In the context of climate change, capturing CO2 and sealing it in underground reservoirs is a technique developed to reduce greenhouse gas emissions. However, it is critically important to ensure the integrity and safety of underground CO2 storage sites, through accurate and reliable surveillance systems that can quantify the CO2 injected and detect potentially dangerous leakage at an early stage.
The main difficulty lies in the fact that accurate measurements rely on the capacity to detect weak signals at great depths. While infrared measurements can detect very low concentrations of CO2, the instruments are currently limited by the fact that gas first has to be pumped to the surface, which is liable to disturb the storage context.

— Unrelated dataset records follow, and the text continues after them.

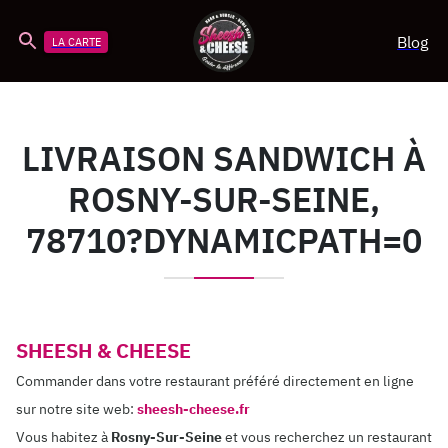
Blog
LA CARTE
LIVRAISON SANDWICH À
ROSNY-SUR-SEINE,
78710?DYNAMICPATH=0
SHEESH & CHEESE
Commander dans votre restaurant préféré directement en ligne
sur notre site web:
sheesh-cheese.fr
Vous habitez à
Rosny-Sur-Seine
et vous recherchez un restaurant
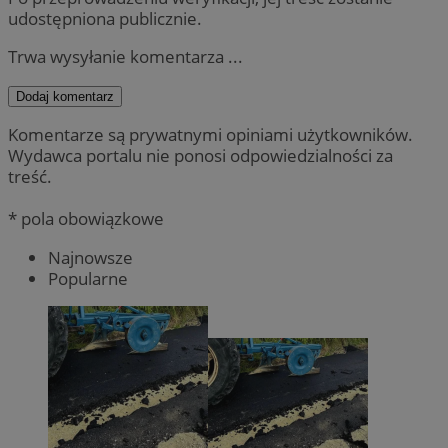
udostępniona publicznie.
Trwa wysyłanie komentarza ...
Dodaj komentarz
Komentarze są prywatnymi opiniami użytkowników.
Wydawca portalu nie ponosi odpowiedzialności za
treść.
* pola obowiązkowe
Najnowsze
Popularne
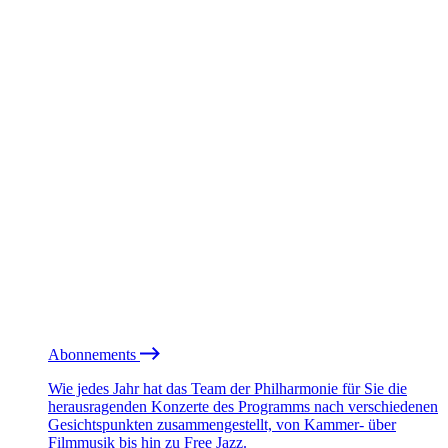
Abonnements
Wie jedes Jahr hat das Team der Philharmonie für Sie die
herausragenden Konzerte des Programms nach verschiedenen
Gesichtspunkten zusammengestellt, von Kammer- über
Filmmusik bis hin zu Free Jazz.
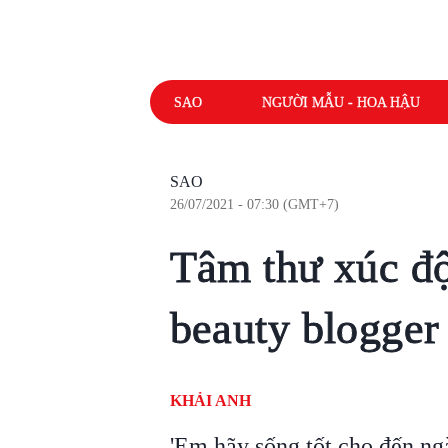
SAO
NGƯỜI MẪU - HOA HẬU
SAO
26/07/2021 - 07:30 (GMT+7)
Tâm thư xúc độ
beauty blogger 
KHẢI ANH
'Em hãy sống tốt cho đến ng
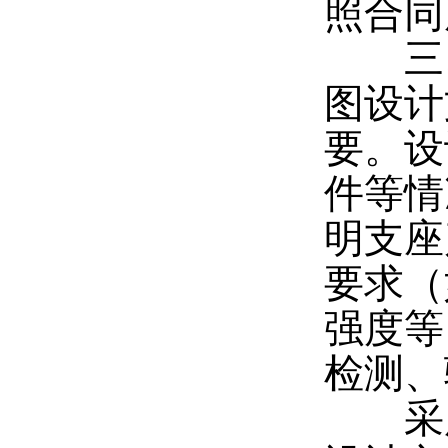
照合同
三、
图设计
要。设
件等情
明支座
要求（
强度等
检测、
采用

A scientific/technological advance
The originality of the scientific and technological approach is to have developed an optical method for in situ analyses of CO2 at concentrations from 500 ppm to 100%. The design of the sensor was possible thanks to the prior development of innovative chalcogenide glass fibre with an optical window in the mid-infrared (since CO2 has an intense absorption band extending to 4.3 μm) and an optimum signal/noise ratio.
A source of fluorescent emissions at 4.3 μm was then developed. This is made up of chalcogenide fibre doped with rare earth ions and pumped through standard silicon fibre. The advantage of this source is its much greater brilliance compared to the black body type frequently used in commercial sensors or spectrometers for these wavebands. This source is the basic component of the sensor.
A competitive edge for economic players
Thanks to this innovative fibre-optic sensor, real-time and continuous surveillance of potential CO2 leakage is now possible. The first industrial prototype has now been developed and the IDIL fibre-optics company, an SME, is planning to launch it on the market in 2017. A specific packaging and marketing operation for the newly designed source of fluorescence is also in the pipeline, to enhance the company's competitive edge.
The product was developed by a consortium involving the BRGM Carnot Institute, the Rennes Institute of Chemical Sciences (ISCR), and IDIL Fibres Optiques, an SME specialising in fibre optics, optoelectronics, fibre laser systems and sensors.